:: 提供された抜粋

リモートセンシング
リモートセンシング (Remote Sensing) とは、対象を遠隔から測定する手段であり、その定義は幅広い。 しかし、狭義には、人工衛星や航空機などから地球表面付近を観測する技術を指すことが多い。[1]
リモートセンシングには、観測装置(センサー)と、それを上空に運ぶためのプラットフォームが必要である。観測装置としては、写真、放射計、レーザープロファイラー、レーダーなどが使われる。 プラットフォームとしては、飛行機、気球、ヘリコプター、人工衛星などが使われる。
広範囲を観測できる、人が行きにくい場所(危険地域)が観測できる、などの利点がある。
目次
リモートセンシングが活用されている例
リモートセンシングの歴史
近代のリモートセンシングの分野は、最も原始的なリモートセンシング(例:高台や木の上から風景を見渡すこと)を除き、航空技術の発展と共に進化してきた。近代リモートセンシングの歴史は、1858年、気球学者(balloonist)であるナダール(ガスパード・トゥルナション)がパリの上空写真を気球から撮影したことが契機となった。このナダールは最初の航空写真家ともいわれている。また、気球以外にも、伝書鳩、凧、ロケット、無人気球などが、初期の写真撮影に使われた。しかし、これらの手段によって得られた画像は、地図作成や科学的な調査目的にはさほど有用ではなかった。
空中写真撮影技術がより体系的に大きく発展したのは、軍事目的のために第一次世界大戦において採用されたことによる。特に冷戦時代になると、U-2などの偵察飛行機の開発と共に空中写真がその全盛期を迎えた。
20世紀後半になると、人工衛星の発展によって全地球的な規模でのリモートセンシングが可能になった。数々の地球観測衛星や、気象衛星に搭載されているリモートセンシング機器は、全地球的な規模の各種のデータを、民生目的、科学目的、および軍事目的のために提供している。そして、地球外の惑星への惑星探査機によって地球外の環境におけるリモートセンシングも可能にとなった。

::::

> _求められる内容_: リモートセンシングの文章の最後の文に続けて、その先を書き上げてください。 この後の一覧は、リモートセンシングの文章とは関係がありません。

:: 提供情報

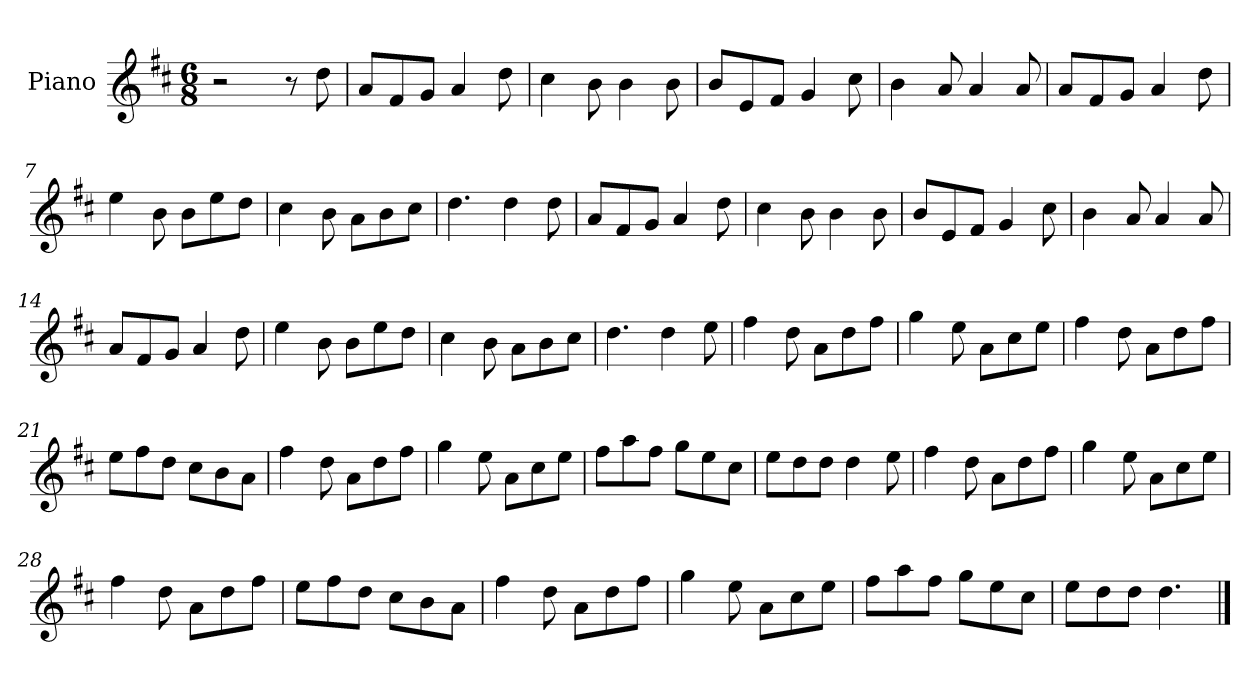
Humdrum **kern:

::::

> _解答例_:
1960年代から1970年代にかけて、米国発の衛星画像の画像処理技術開発によって、リモートセンシングは一層の発展を遂げた。航空・宇宙写真のフーリエ変換技術による画像の高度化が、シリコンバレーのNASAエイムス研究所、GTE社、 ESL社などによって初めて達成された。
リモートセンシングの種類
能動型・受動型リモートセンシング
リモートセンシングは、能動的または受動的リモートセンシングに大別することができる。
- 能動型リモートセンシングでは、観測する側が、何らかの信号を、観測対象に送り、信号が観測対象によって、反射、散乱などによって変化して戻ってきたところを受信することにより、観測対象の性質を得るものである。最も有名な能動型リモートセンシングは、マイクロ波散乱計や合成開口レーダー、レーザープロファイラーなどである。
- 受動型リモートセンシングでは、観測対象自らが発する信号や、観測対象が散乱・反射する外部信号を観測することにより、観測対象の性質を得るものである。可視光での受動型リモートセンシングは、主に、観測対象が反射・散乱する太陽光を検出する。また、赤外線やマイクロ波周波数領域での、受動型リモートセンシングは、観測対象が熱放射によって発する電磁波を検出する。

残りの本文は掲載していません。